By Dene-Hern Chen and Amber Wang

A Chinese invasion of Taiwan would have “disastrous results” for the world, Foreign Minister Joseph Wu told AFP in an interview Wednesday, citing the island’s strategic importance for the semiconductor industry and global shipping lanes.

Taiwan Taipei 101 city
Taipei, in Taiwan. Photo: Nicolas Vigier, via Flickr.

Wu’s warning comes as democratically ruled Taiwan heads towards a presidential election next year, while facing increased military and political pressure from China across the Taiwan Strait.

Beijing claims Taiwan as its own territory and has vowed repeatedly to take it one day — militarily, if necessary.

Wu said any act of force against Taiwan would have global reverberations.

“What we need to do is to explain to the international community that if there’s any conflict involving Taiwan, it’s going to have disastrous results for the rest of the world,” Wu said, pointing to the food and fuel shortages, and spiralling inflation, that resulted from Russia’s invasion of Ukraine.

The commercial consequences of a cross-strait conflict would be enormous — more than 50 percent of the world’s shipping containers pass through the 180-kilometre (110 miles) wide waterway separating Taiwan from mainland China.

Joseph Wu Taiwan
Joseph Wu. File photo: Taiwan Ministry of Foreign Affairs.

Freedom of navigation is therefore one of the “crucial elements of international security and prosperity”, Wu said.

Taiwan also holds a near-monopoly on producing semiconductors, the microchips that are the lifeblood of the modern economy and power everything from simple coffee machines to complex weaponry such as missiles and defence infrastructure.

“Think about the disruption of the supply chain,” the minister said.

“We hope that the Chinese government will not resort to the use of force against Taiwan, because the impact is going to be too serious for the world.”

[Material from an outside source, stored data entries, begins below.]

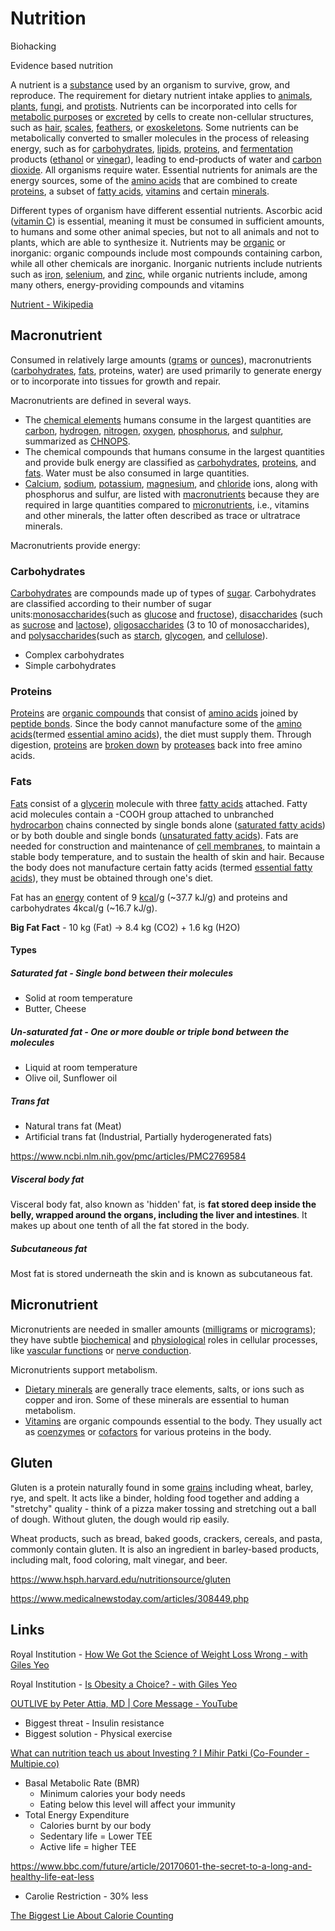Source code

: # Nutrition

Biohacking

Evidence based nutrition

A nutrient is a [substance](https://en.wikipedia.org/wiki/Chemical_substance) used by an organism to survive, grow, and reproduce. The requirement for dietary nutrient intake applies to [animals](https://en.wikipedia.org/wiki/Animal), [plants](https://en.wikipedia.org/wiki/Plant), [fungi](https://en.wikipedia.org/wiki/Fungus), and [protists](https://en.wikipedia.org/wiki/Protist). Nutrients can be incorporated into cells for [metabolic purposes](https://en.wikipedia.org/wiki/Metabolism) or [excreted](https://en.wikipedia.org/wiki/Excretion) by cells to create non-cellular structures, such as [hair](https://en.wikipedia.org/wiki/Hair), [scales](https://en.wikipedia.org/wiki/Scale_(anatomy)), [feathers](https://en.wikipedia.org/wiki/Feather), or [exoskeletons](https://en.wikipedia.org/wiki/Exoskeleton). Some nutrients can be metabolically converted to smaller molecules in the process of releasing energy, such as for [carbohydrates](https://en.wikipedia.org/wiki/Carbohydrate), [lipids](https://en.wikipedia.org/wiki/Lipid), [proteins](https://en.wikipedia.org/wiki/Protein_(nutrient)), and [fermentation](https://en.wikipedia.org/wiki/Fermentation) products ([ethanol](https://en.wikipedia.org/wiki/Ethanol) or [vinegar](https://en.wikipedia.org/wiki/Vinegar)), leading to end-products of water and [carbon dioxide](https://en.wikipedia.org/wiki/Carbon_dioxide). All organisms require water. Essential nutrients for animals are the energy sources, some of the [amino acids](https://en.wikipedia.org/wiki/Amino_acid) that are combined to create [proteins](https://en.wikipedia.org/wiki/Protein), a subset of [fatty acids](https://en.wikipedia.org/wiki/Fatty_acid), [vitamins](https://en.wikipedia.org/wiki/Vitamin) and certain [minerals](https://en.wikipedia.org/wiki/Mineral_(nutrient)).

Different types of organism have different essential nutrients. Ascorbic acid ([vitamin C](https://en.wikipedia.org/wiki/Vitamin_C)) is essential, meaning it must be consumed in sufficient amounts, to humans and some other animal species, but not to all animals and not to plants, which are able to synthesize it. Nutrients may be [organic](https://en.wikipedia.org/wiki/Organic_compound) or inorganic: organic compounds include most compounds containing carbon, while all other chemicals are inorganic. Inorganic nutrients include nutrients such as [iron](https://en.wikipedia.org/wiki/Iron), [selenium](https://en.wikipedia.org/wiki/Selenium), and [zinc](https://en.wikipedia.org/wiki/Zinc), while organic nutrients include, among many others, energy-providing compounds and vitamins

[Nutrient - Wikipedia](https://en.wikipedia.org/wiki/Nutrient)

## Macronutrient

Consumed in relatively large amounts ([grams](https://en.wikipedia.org/wiki/Gram) or [ounces](https://en.wikipedia.org/wiki/Ounce)), macronutrients ([carbohydrates](https://en.wikipedia.org/wiki/Carbohydrate), [fats](https://en.wikipedia.org/wiki/Fat), proteins, water) are used primarily to generate energy or to incorporate into tissues for growth and repair.

Macronutrients are defined in several ways.

- The [chemical elements](https://en.wikipedia.org/wiki/Chemical_element) humans consume in the largest quantities are [carbon](https://en.wikipedia.org/wiki/Carbon), [hydrogen](https://en.wikipedia.org/wiki/Hydrogen), [nitrogen](https://en.wikipedia.org/wiki/Nitrogen), [oxygen](https://en.wikipedia.org/wiki/Oxygen), [phosphorus](https://en.wikipedia.org/wiki/Phosphorus), and [sulphur](https://en.wikipedia.org/wiki/Sulphur), summarized as [CHNOPS](https://en.wikipedia.org/wiki/CHNOPS).
- The chemical compounds that humans consume in the largest quantities and provide bulk energy are classified as [carbohydrates](https://en.wikipedia.org/wiki/Carbohydrate), [proteins](https://en.wikipedia.org/wiki/Protein), and [fats](https://en.wikipedia.org/wiki/Fat). Water must be also consumed in large quantities.
- [Calcium](https://en.wikipedia.org/wiki/Calcium), [sodium](https://en.wikipedia.org/wiki/Sodium), [potassium](https://en.wikipedia.org/wiki/Potassium), [magnesium](https://en.wikipedia.org/wiki/Magnesium), and [chloride](https://en.wikipedia.org/wiki/Chloride) ions, along with phosphorus and sulfur, are listed with [macronutrients](https://en.wikipedia.org/wiki/List_of_macronutrients) because they are required in large quantities compared to [micronutrients](https://en.wikipedia.org/wiki/Micronutrient), i.e., vitamins and other minerals, the latter often described as trace or ultratrace minerals.

Macronutrients provide energy:

### Carbohydrates

[Carbohydrates](https://en.wikipedia.org/wiki/Carbohydrate) are compounds made up of types of [sugar](https://en.wikipedia.org/wiki/Sugar). Carbohydrates are classified according to their number of sugar units:[monosaccharides](https://en.wikipedia.org/wiki/Monosaccharide)(such as [glucose](https://en.wikipedia.org/wiki/Glucose) and [fructose](https://en.wikipedia.org/wiki/Fructose)), [disaccharides](https://en.wikipedia.org/wiki/Disaccharide) (such as [sucrose](https://en.wikipedia.org/wiki/Sucrose) and [lactose](https://en.wikipedia.org/wiki/Lactose)), [oligosaccharides](https://en.wikipedia.org/wiki/Oligosaccharide) (3 to 10 of monosaccharides), and [polysaccharides](https://en.wikipedia.org/wiki/Polysaccharide)(such as [starch](https://en.wikipedia.org/wiki/Starch), [glycogen](https://en.wikipedia.org/wiki/Glycogen), and [cellulose](https://en.wikipedia.org/wiki/Cellulose)).

- Complex carbohydrates
- Simple carbohydrates

### Proteins

[Proteins](https://en.wikipedia.org/wiki/Protein) are [organic compounds](https://en.wikipedia.org/wiki/Organic_compound) that consist of [amino acids](https://en.wikipedia.org/wiki/Amino_acid) joined by [peptide bonds](https://en.wikipedia.org/wiki/Peptide_bond). Since the body cannot manufacture some of the [amino acids](https://en.wikipedia.org/wiki/Amino_acid)(termed [essential amino acids](https://en.wikipedia.org/wiki/Essential_amino_acid)), the diet must supply them. Through digestion, [proteins](https://en.wikipedia.org/wiki/Protein) are [broken down](https://en.wikipedia.org/wiki/Protein_catabolism) by [proteases](https://en.wikipedia.org/wiki/Protease) back into free amino acids.

### Fats

[Fats](https://en.wikipedia.org/wiki/Fat) consist of a [glycerin](https://en.wikipedia.org/wiki/Glycerin) molecule with three [fatty acids](https://en.wikipedia.org/wiki/Fatty_acid) attached. Fatty acid molecules contain a -COOH group attached to unbranched [hydrocarbon](https://en.wikipedia.org/wiki/Hydrocarbon) chains connected by single bonds alone ([saturated fatty acids](https://en.wikipedia.org/wiki/Saturated_fat)) or by both double and single bonds ([unsaturated fatty acids](https://en.wikipedia.org/wiki/Unsaturated_fat)). Fats are needed for construction and maintenance of [cell membranes](https://en.wikipedia.org/wiki/Cell_membrane), to maintain a stable body temperature, and to sustain the health of skin and hair. Because the body does not manufacture certain fatty acids (termed [essential fatty acids](https://en.wikipedia.org/wiki/Essential_fatty_acid)), they must be obtained through one's diet.

Fat has an [energy](https://en.wikipedia.org/wiki/Energy) content of 9 [kcal](https://en.wikipedia.org/wiki/Kcal)/g (~37.7 kJ/g) and proteins and carbohydrates 4kcal/g (~16.7 kJ/g).

**Big Fat Fact** - 10 kg (Fat) -> 8.4 kg (CO2) + 1.6 kg (H2O)

#### Types

##### Saturated fat - Single bond between their molecules

- Solid at room temperature
- Butter, Cheese

##### Un-saturated fat - One or more double or triple bond between the molecules

- Liquid at room temperature
- Olive oil, Sunflower oil

##### Trans fat

- Natural trans fat (Meat)
- Artificial trans fat (Industrial, Partially hyderogenerated fats)

<https://www.ncbi.nlm.nih.gov/pmc/articles/PMC2769584>

##### Visceral body fat

Visceral body fat, also known as 'hidden' fat, is **fat stored deep inside the belly, wrapped around the organs, including the liver and intestines**. It makes up about one tenth of all the fat stored in the body.

##### Subcutaneous fat

Most fat is stored underneath the skin and is known as subcutaneous fat.

## Micronutrient

Micronutrients are needed in smaller amounts ([milligrams](https://en.wikipedia.org/wiki/Milligram) or [micrograms](https://en.wikipedia.org/wiki/Microgram)); they have subtle [biochemical](https://en.wikipedia.org/wiki/Biochemistry) and [physiological](https://en.wikipedia.org/wiki/Physiology) roles in cellular processes, like [vascular functions](https://en.wikipedia.org/wiki/Vascular_smooth_muscle) or [nerve conduction](https://en.wikipedia.org/wiki/Action_potential).

Micronutrients support metabolism.

- [Dietary minerals](https://en.wikipedia.org/wiki/Dietary_mineral) are generally trace elements, salts, or ions such as copper and iron. Some of these minerals are essential to human metabolism.
- [Vitamins](https://en.wikipedia.org/wiki/Vitamin) are organic compounds essential to the body. They usually act as [coenzymes](https://en.wikipedia.org/wiki/Coenzyme) or [cofactors](https://en.wikipedia.org/wiki/Cofactor_(biochemistry)) for various proteins in the body.

## Gluten

Gluten is a protein naturally found in some [grains](https://www.hsph.harvard.edu/nutritionsource/whole-grains/) including wheat, barley, rye, and spelt. It acts like a binder, holding food together and adding a "stretchy" quality - think of a pizza maker tossing and stretching out a ball of dough. Without gluten, the dough would rip easily.

Wheat products, such as bread, baked goods, crackers, cereals, and pasta, commonly contain gluten. It is also an ingredient in barley-based products, including malt, food coloring, malt vinegar, and beer.

<https://www.hsph.harvard.edu/nutritionsource/gluten>

<https://www.medicalnewstoday.com/articles/308449.php>

## Links

Royal Institution - [How We Got the Science of Weight Loss Wrong - with Giles Yeo](https://www.youtube.com/watch?v=GQJ0Z0DRumg&ab_channel=TheRoyalInstitution)

Royal Institution - [Is Obesity a Choice? - with Giles Yeo](https://www.youtube.com/watch?v=88tWJ1p5d4o&t=5s&ab_channel=TheRoyalInstitution)

[OUTLIVE by Peter Attia, MD | Core Message - YouTube](https://www.youtube.com/watch?v=Qd75zEnkVp0&ab_channel=ProductivityGame)

- Biggest threat - Insulin resistance
- Biggest solution - Physical exercise

[What can nutrition teach us about Investing ? I Mihir Patki (Co-Founder - Multipie.co)](https://www.youtube.com/watch?v=sKiCagykVW4&ab_channel=EDGECommunity)

- Basal Metabolic Rate (BMR)
  - Minimum calories your body needs
  - Eating below this level will affect your immunity
- Total Energy Expenditure
  - Calories burnt by our body
  - Sedentary life = Lower TEE
  - Active life = higher TEE

<https://www.bbc.com/future/article/20170601-the-secret-to-a-long-and-healthy-life-eat-less>

- Carolie Restriction - 30% less

[The Biggest Lie About Calorie Counting](https://youtu.be/LTDVLg6whsM)

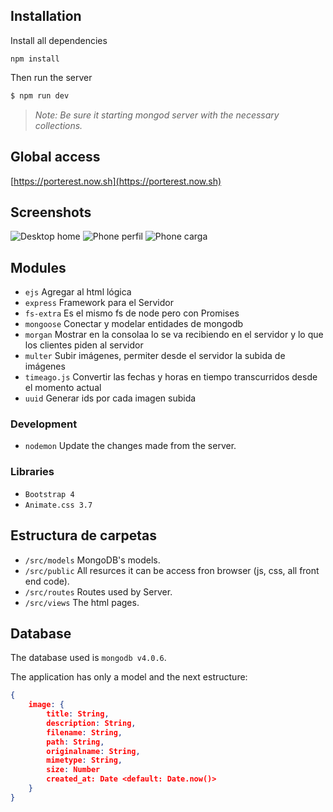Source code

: 
## Installation
Install all dependencies
```
npm install
```
Then run the server
```bash
$ npm run dev
```
>_*Note*: Be sure it starting mongod server with the necessary collections._

## Global access

[https://porterest.now.sh](https://porterest.now.sh)

## Screenshots

![Desktop home](./src/public/img/statics/screenshot_1)
![Phone perfil](./src/public/img/statics/screenshot_2)
![Phone carga](./src/public/img/statics/screenshot_3)

## Modules
* `ejs` Agregar al html lógica
* `express` Framework para el Servidor
* `fs-extra` Es el mismo fs de node pero con Promises
* `mongoose` Conectar y modelar entidades de mongodb
* `morgan` Mostrar en la consolaa lo se va recibiendo en el servidor y lo que los clientes piden al servidor
* `multer` Subir imágenes, permiter desde el servidor la subida de imágenes
* `timeago.js` Convertir las fechas y horas en tiempo transcurridos desde el momento actual
* `uuid` Generar ids por cada imagen subida

### Development
* `nodemon` Update the changes made from the server.

### Libraries
* `Bootstrap 4`
* `Animate.css 3.7`

## Estructura de carpetas
* `/src/models` MongoDB's models.
* `/src/public` All resurces it can be access fron browser (js, css, all front end code).
* `/src/routes` Routes used by Server.
* `/src/views` The html pages.

## Database
The database used is `mongodb v4.0.6`.

The application has only a model and the next estructure:

```json
{
    image: {
        title: String,
        description: String,
        filename: String,
        path: String,
        originalname: String,
        mimetype: String,
        size: Number
        created_at: Date <default: Date.now()>
    }
}
```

As Taiwan gears up for January’s presidential election, Wu said the island was seeing a “more sophisticated” disinformation campaign to influence its 23 million-strong population.

“What China has been doing in engaging in cognitive warfare is to change the thinking of the critical minority here in Taiwan — to vote the other way so they can change the outcome of the election,” he added.

Taiwan Tsai Ing-wen Nancy Pelosi
Taiwan’s President Tsai Ing-wen (right) meets with US House Speaker Nancy Pelosi (left) on August 3, 2022. Photo: Simon Liu/Taiwan’s Office of the President.

Wu is part of the Democratic Progressive Party (DPP), perceived as more pro-United States than the opposition Kuomintang Party.

The DPP administration is headed by President Tsai Ing-wen, who is in her final term in office and is hated by the Chinese leadership for her refusal to accept that Taiwan belongs to China.

‘Taiwan might be next’

Relations between Taiwan and China have plunged since Tsai’s election in 2016, with Beijing refusing to engage with Taipei.

Global attention on cross-strait tensions has spiked in the past year, which Wu attributes to Russia’s invasion of Ukraine.

“(The international community) look around… and then realise Taiwan might be the next one. They look at the Chinese track record of threatening Taiwan,” he said, pointing to a much-cited timeline of 2027 as a possibility for a Chinese invasion.

China Shenyang J-16 fighter jet
China’s Shenyang J-16 fighter jet. Photo:, via Wikicommons.

US officials have said they believe China would not have the military capability to undertake such an operation before then.

Taiwan is also watching China’s internal political situation “with caution” after the sudden removal of Qin Gang as foreign minister. Beijing has offered no explanation for his dismissal, and he has not been seen in public for more than a month.

“This is an environment that we need to be very careful in doing our observations. We do not want to become a scapegoat of Chinese troubles,” Wu said.

Taiwan has seen near-daily incursions of Chinese warplanes around its air defence zone and patrolling naval vessels since last August, when then-US House speaker Nancy Pelosi visited Taipei in a trip that enraged Beijing.

The frequency is “putting Taiwan in a situation where our defence depth is compressed, where our response time is shortened, where the military threat is more serious than ever”, Wu said.

Moral support and military assistance, such as the US$345 million aid package announced by the Pentagon at the weekend, is appreciated.

However, Taiwan does not “count on the US to fight a war” for them.

“We understand that this is our place, this is our country, this is our sovereignty and it is our democratic way of life… Therefore, defending Taiwan is our own responsibility,” Wu said.

“We will not give it up for anything at all.”